[Opening The data section]

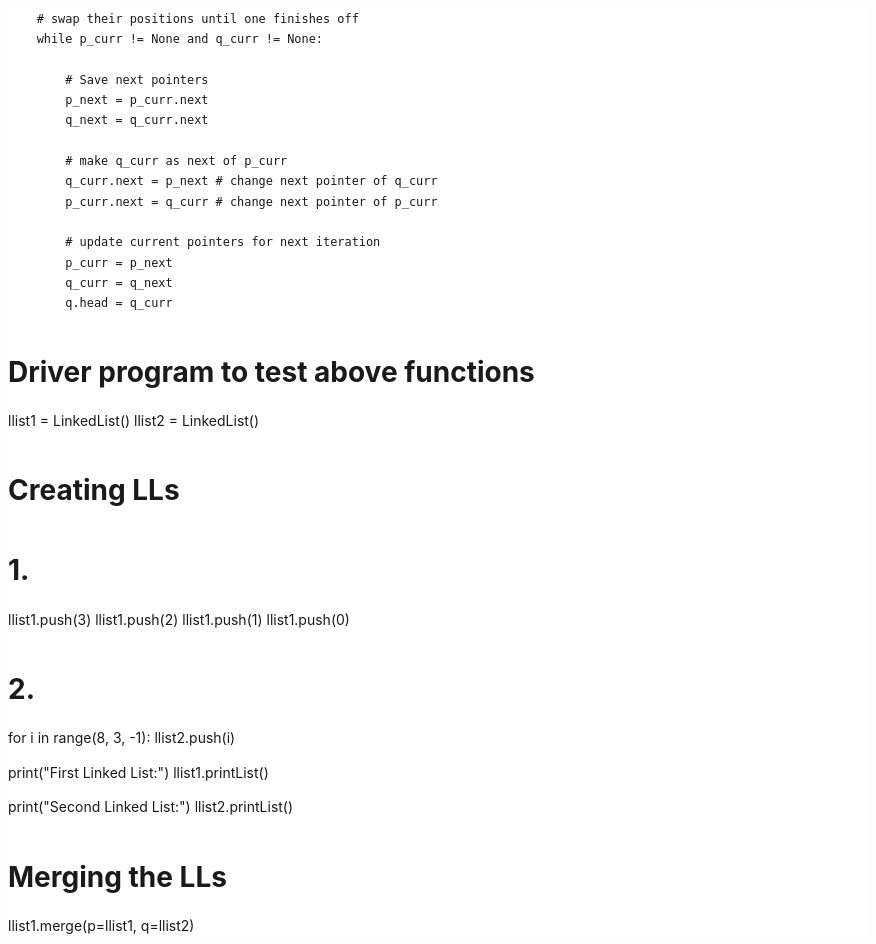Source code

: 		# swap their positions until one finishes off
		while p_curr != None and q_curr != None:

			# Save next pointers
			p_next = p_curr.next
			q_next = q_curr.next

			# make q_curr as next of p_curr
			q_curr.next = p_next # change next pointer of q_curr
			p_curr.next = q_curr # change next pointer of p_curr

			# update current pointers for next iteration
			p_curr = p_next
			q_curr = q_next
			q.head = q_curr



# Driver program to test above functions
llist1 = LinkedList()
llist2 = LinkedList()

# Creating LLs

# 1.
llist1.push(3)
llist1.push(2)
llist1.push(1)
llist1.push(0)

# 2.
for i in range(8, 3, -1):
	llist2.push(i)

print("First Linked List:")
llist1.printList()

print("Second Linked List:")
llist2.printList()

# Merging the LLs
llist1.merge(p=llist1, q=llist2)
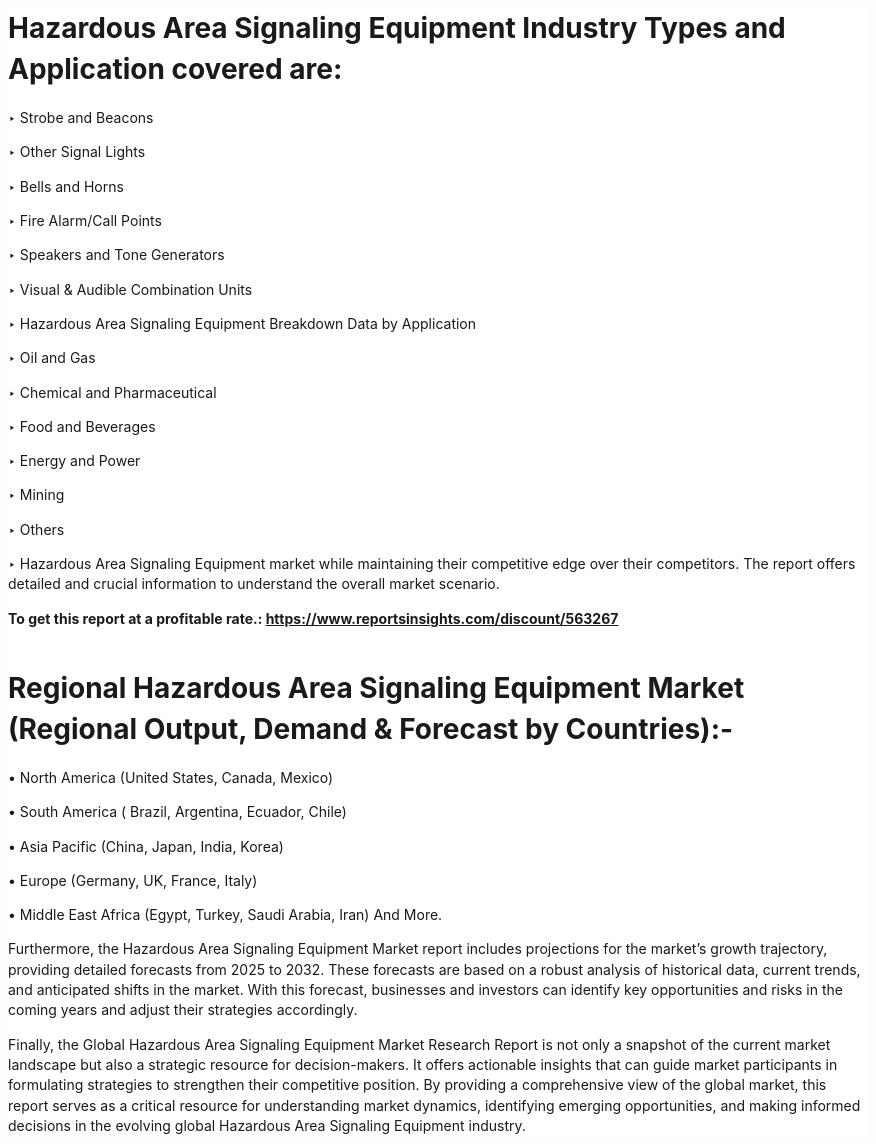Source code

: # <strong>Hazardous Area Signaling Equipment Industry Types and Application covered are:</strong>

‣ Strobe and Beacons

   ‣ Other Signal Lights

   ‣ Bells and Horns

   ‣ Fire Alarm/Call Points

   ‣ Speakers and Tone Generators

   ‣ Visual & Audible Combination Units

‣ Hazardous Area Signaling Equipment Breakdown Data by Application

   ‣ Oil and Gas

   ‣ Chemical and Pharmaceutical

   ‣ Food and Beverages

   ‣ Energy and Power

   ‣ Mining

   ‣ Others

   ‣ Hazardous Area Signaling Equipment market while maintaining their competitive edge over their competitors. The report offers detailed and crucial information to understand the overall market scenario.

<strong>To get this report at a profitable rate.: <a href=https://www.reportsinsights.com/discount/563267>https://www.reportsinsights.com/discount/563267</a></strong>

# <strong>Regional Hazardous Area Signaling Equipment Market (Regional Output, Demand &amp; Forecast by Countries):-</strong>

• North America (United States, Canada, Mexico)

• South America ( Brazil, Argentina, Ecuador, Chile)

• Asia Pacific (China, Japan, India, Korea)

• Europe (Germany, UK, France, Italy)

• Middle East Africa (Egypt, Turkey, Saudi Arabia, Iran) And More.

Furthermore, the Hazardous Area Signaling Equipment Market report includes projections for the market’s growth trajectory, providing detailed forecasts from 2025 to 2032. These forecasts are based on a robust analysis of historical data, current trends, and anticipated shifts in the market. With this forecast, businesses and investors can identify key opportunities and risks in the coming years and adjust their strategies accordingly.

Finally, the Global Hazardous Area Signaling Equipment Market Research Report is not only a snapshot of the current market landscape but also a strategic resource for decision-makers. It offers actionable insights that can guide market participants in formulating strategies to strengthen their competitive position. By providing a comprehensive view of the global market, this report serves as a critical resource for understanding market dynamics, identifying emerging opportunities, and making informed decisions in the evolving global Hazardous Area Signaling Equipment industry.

[Closing The data section]

Word for word, return the material above; the pictures stay out.

Source code

: 		# swap their positions until one finishes off
		while p_curr != None and q_curr != None:

			# Save next pointers
			p_next = p_curr.next
			q_next = q_curr.next

			# make q_curr as next of p_curr
			q_curr.next = p_next # change next pointer of q_curr
			p_curr.next = q_curr # change next pointer of p_curr

			# update current pointers for next iteration
			p_curr = p_next
			q_curr = q_next
			q.head = q_curr



# Driver program to test above functions
llist1 = LinkedList()
llist2 = LinkedList()

# Creating LLs

# 1.
llist1.push(3)
llist1.push(2)
llist1.push(1)
llist1.push(0)

# 2.
for i in range(8, 3, -1):
	llist2.push(i)

print("First Linked List:")
llist1.printList()

print("Second Linked List:")
llist2.printList()

# Merging the LLs
llist1.merge(p=llist1, q=llist2)
Source code

: # <strong>Hazardous Area Signaling Equipment Industry Types and Application covered are:</strong>

‣ Strobe and Beacons

   ‣ Other Signal Lights

   ‣ Bells and Horns

   ‣ Fire Alarm/Call Points

   ‣ Speakers and Tone Generators

   ‣ Visual & Audible Combination Units

‣ Hazardous Area Signaling Equipment Breakdown Data by Application

   ‣ Oil and Gas

   ‣ Chemical and Pharmaceutical

   ‣ Food and Beverages

   ‣ Energy and Power

   ‣ Mining

   ‣ Others

   ‣ Hazardous Area Signaling Equipment market while maintaining their competitive edge over their competitors. The report offers detailed and crucial information to understand the overall market scenario.

<strong>To get this report at a profitable rate.: <a href=https://www.reportsinsights.com/discount/563267>https://www.reportsinsights.com/discount/563267</a></strong>

# <strong>Regional Hazardous Area Signaling Equipment Market (Regional Output, Demand &amp; Forecast by Countries):-</strong>

• North America (United States, Canada, Mexico)

• South America ( Brazil, Argentina, Ecuador, Chile)

• Asia Pacific (China, Japan, India, Korea)

• Europe (Germany, UK, France, Italy)

• Middle East Africa (Egypt, Turkey, Saudi Arabia, Iran) And More.

Furthermore, the Hazardous Area Signaling Equipment Market report includes projections for the market’s growth trajectory, providing detailed forecasts from 2025 to 2032. These forecasts are based on a robust analysis of historical data, current trends, and anticipated shifts in the market. With this forecast, businesses and investors can identify key opportunities and risks in the coming years and adjust their strategies accordingly.

Finally, the Global Hazardous Area Signaling Equipment Market Research Report is not only a snapshot of the current market landscape but also a strategic resource for decision-makers. It offers actionable insights that can guide market participants in formulating strategies to strengthen their competitive position. By providing a comprehensive view of the global market, this report serves as a critical resource for understanding market dynamics, identifying emerging opportunities, and making informed decisions in the evolving global Hazardous Area Signaling Equipment industry.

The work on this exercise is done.